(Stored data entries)

_ _ _

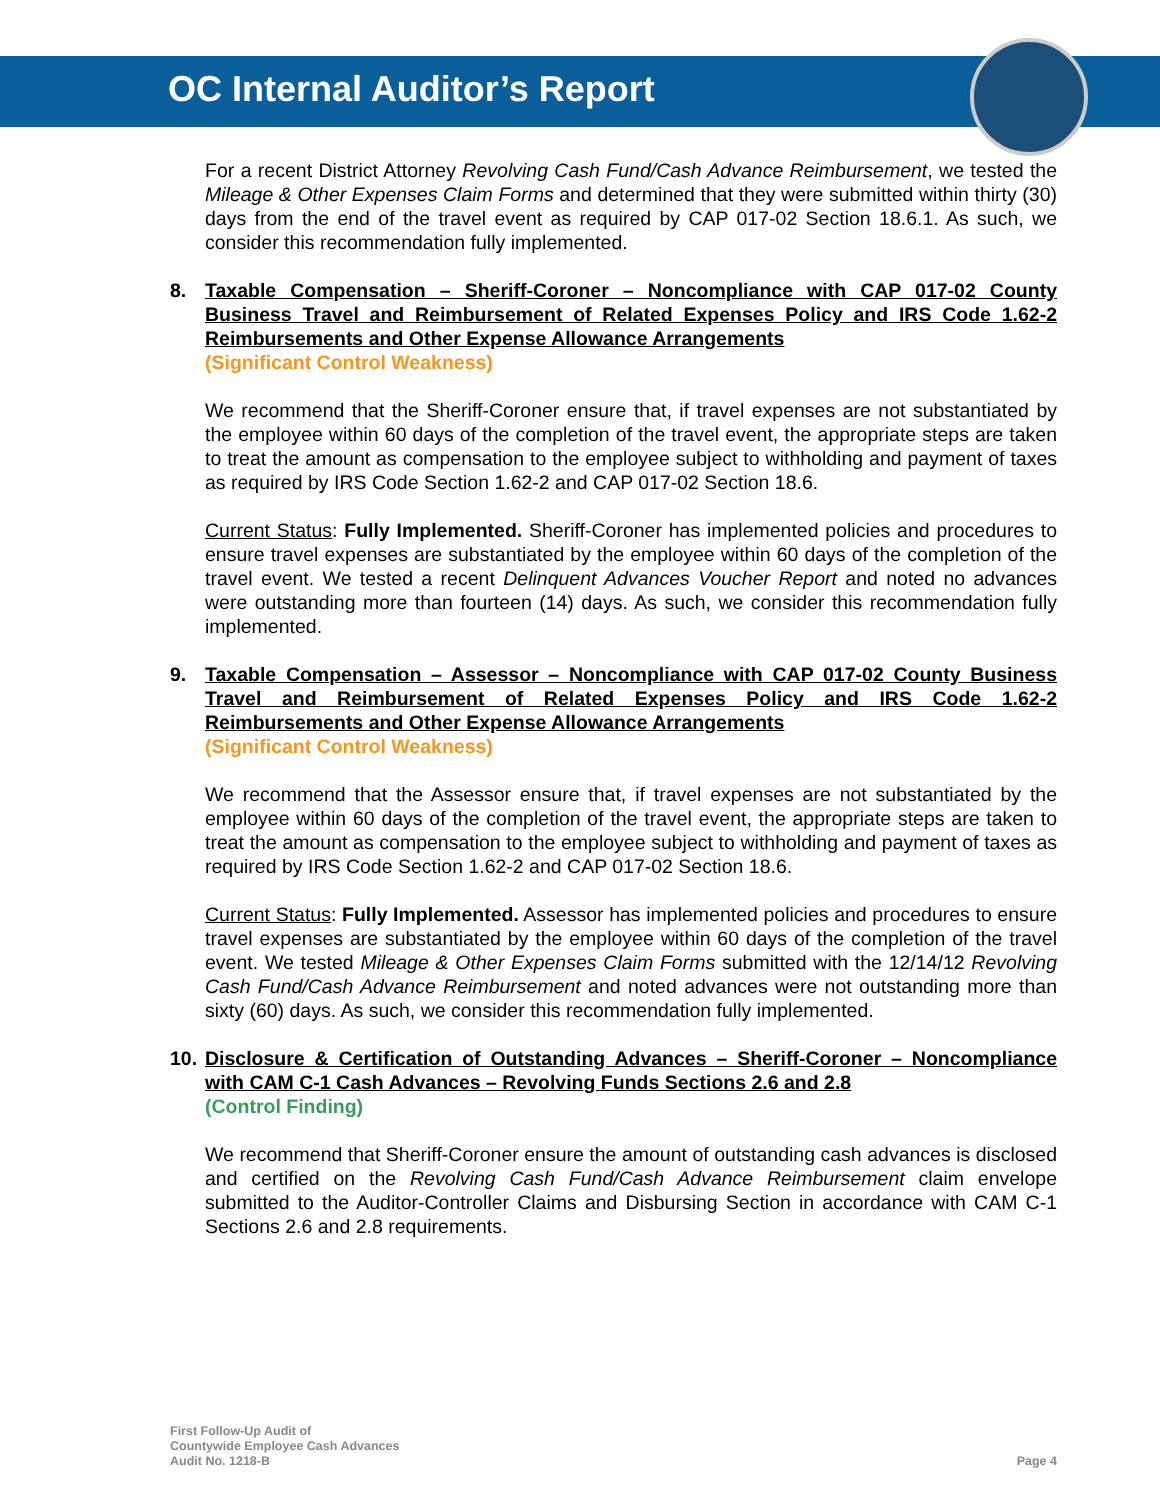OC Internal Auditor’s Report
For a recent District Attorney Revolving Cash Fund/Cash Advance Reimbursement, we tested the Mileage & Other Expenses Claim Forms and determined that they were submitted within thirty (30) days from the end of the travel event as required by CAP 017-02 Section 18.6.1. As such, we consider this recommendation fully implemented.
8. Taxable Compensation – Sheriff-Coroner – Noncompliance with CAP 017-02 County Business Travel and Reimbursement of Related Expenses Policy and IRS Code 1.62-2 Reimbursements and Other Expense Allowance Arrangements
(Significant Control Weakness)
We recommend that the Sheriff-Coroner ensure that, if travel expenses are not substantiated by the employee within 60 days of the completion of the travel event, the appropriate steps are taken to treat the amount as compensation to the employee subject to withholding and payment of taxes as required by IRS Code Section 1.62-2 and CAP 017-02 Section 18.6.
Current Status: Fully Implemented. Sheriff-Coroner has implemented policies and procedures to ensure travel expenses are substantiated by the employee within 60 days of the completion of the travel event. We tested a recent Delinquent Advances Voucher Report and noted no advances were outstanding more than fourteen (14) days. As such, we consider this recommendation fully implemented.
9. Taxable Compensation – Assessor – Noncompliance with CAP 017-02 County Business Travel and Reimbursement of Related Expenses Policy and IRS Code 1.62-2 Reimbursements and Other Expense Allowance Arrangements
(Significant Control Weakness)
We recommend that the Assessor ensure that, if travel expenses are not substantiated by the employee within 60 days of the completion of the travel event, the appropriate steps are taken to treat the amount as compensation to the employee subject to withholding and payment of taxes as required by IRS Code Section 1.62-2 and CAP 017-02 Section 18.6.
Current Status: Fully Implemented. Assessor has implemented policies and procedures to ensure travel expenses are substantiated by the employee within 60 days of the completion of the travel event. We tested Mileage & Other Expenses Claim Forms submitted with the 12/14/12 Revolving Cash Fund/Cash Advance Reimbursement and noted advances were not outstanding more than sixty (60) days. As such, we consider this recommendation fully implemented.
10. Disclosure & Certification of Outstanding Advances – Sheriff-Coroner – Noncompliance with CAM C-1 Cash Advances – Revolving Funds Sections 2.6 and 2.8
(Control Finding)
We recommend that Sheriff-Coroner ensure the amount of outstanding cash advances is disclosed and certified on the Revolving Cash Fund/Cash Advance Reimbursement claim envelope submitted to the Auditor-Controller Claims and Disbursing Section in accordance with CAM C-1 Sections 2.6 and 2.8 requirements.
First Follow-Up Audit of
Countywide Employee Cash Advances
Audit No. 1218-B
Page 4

_ _ _

**What is required:**
Your job is to transcribe the records exactly and in full. Pictures are not part of the copy.

**Answer to the exercise:**
OC Internal Auditor’s Report
For a recent District Attorney Revolving Cash Fund/Cash Advance Reimbursement, we tested the Mileage & Other Expenses Claim Forms and determined that they were submitted within thirty (30) days from the end of the travel event as required by CAP 017-02 Section 18.6.1. As such, we consider this recommendation fully implemented.
8. Taxable Compensation – Sheriff-Coroner – Noncompliance with CAP 017-02 County Business Travel and Reimbursement of Related Expenses Policy and IRS Code 1.62-2 Reimbursements and Other Expense Allowance Arrangements
(Significant Control Weakness)
We recommend that the Sheriff-Coroner ensure that, if travel expenses are not substantiated by the employee within 60 days of the completion of the travel event, the appropriate steps are taken to treat the amount as compensation to the employee subject to withholding and payment of taxes as required by IRS Code Section 1.62-2 and CAP 017-02 Section 18.6.
Current Status: Fully Implemented. Sheriff-Coroner has implemented policies and procedures to ensure travel expenses are substantiated by the employee within 60 days of the completion of the travel event. We tested a recent Delinquent Advances Voucher Report and noted no advances were outstanding more than fourteen (14) days. As such, we consider this recommendation fully implemented.
9. Taxable Compensation – Assessor – Noncompliance with CAP 017-02 County Business Travel and Reimbursement of Related Expenses Policy and IRS Code 1.62-2 Reimbursements and Other Expense Allowance Arrangements
(Significant Control Weakness)
We recommend that the Assessor ensure that, if travel expenses are not substantiated by the employee within 60 days of the completion of the travel event, the appropriate steps are taken to treat the amount as compensation to the employee subject to withholding and payment of taxes as required by IRS Code Section 1.62-2 and CAP 017-02 Section 18.6.
Current Status: Fully Implemented. Assessor has implemented policies and procedures to ensure travel expenses are substantiated by the employee within 60 days of the completion of the travel event. We tested Mileage & Other Expenses Claim Forms submitted with the 12/14/12 Revolving Cash Fund/Cash Advance Reimbursement and noted advances were not outstanding more than sixty (60) days. As such, we consider this recommendation fully implemented.
10. Disclosure & Certification of Outstanding Advances – Sheriff-Coroner – Noncompliance with CAM C-1 Cash Advances – Revolving Funds Sections 2.6 and 2.8
(Control Finding)
We recommend that Sheriff-Coroner ensure the amount of outstanding cash advances is disclosed and certified on the Revolving Cash Fund/Cash Advance Reimbursement claim envelope submitted to the Auditor-Controller Claims and Disbursing Section in accordance with CAM C-1 Sections 2.6 and 2.8 requirements.
First Follow-Up Audit of
Countywide Employee Cash Advances
Audit No. 1218-B
Page 4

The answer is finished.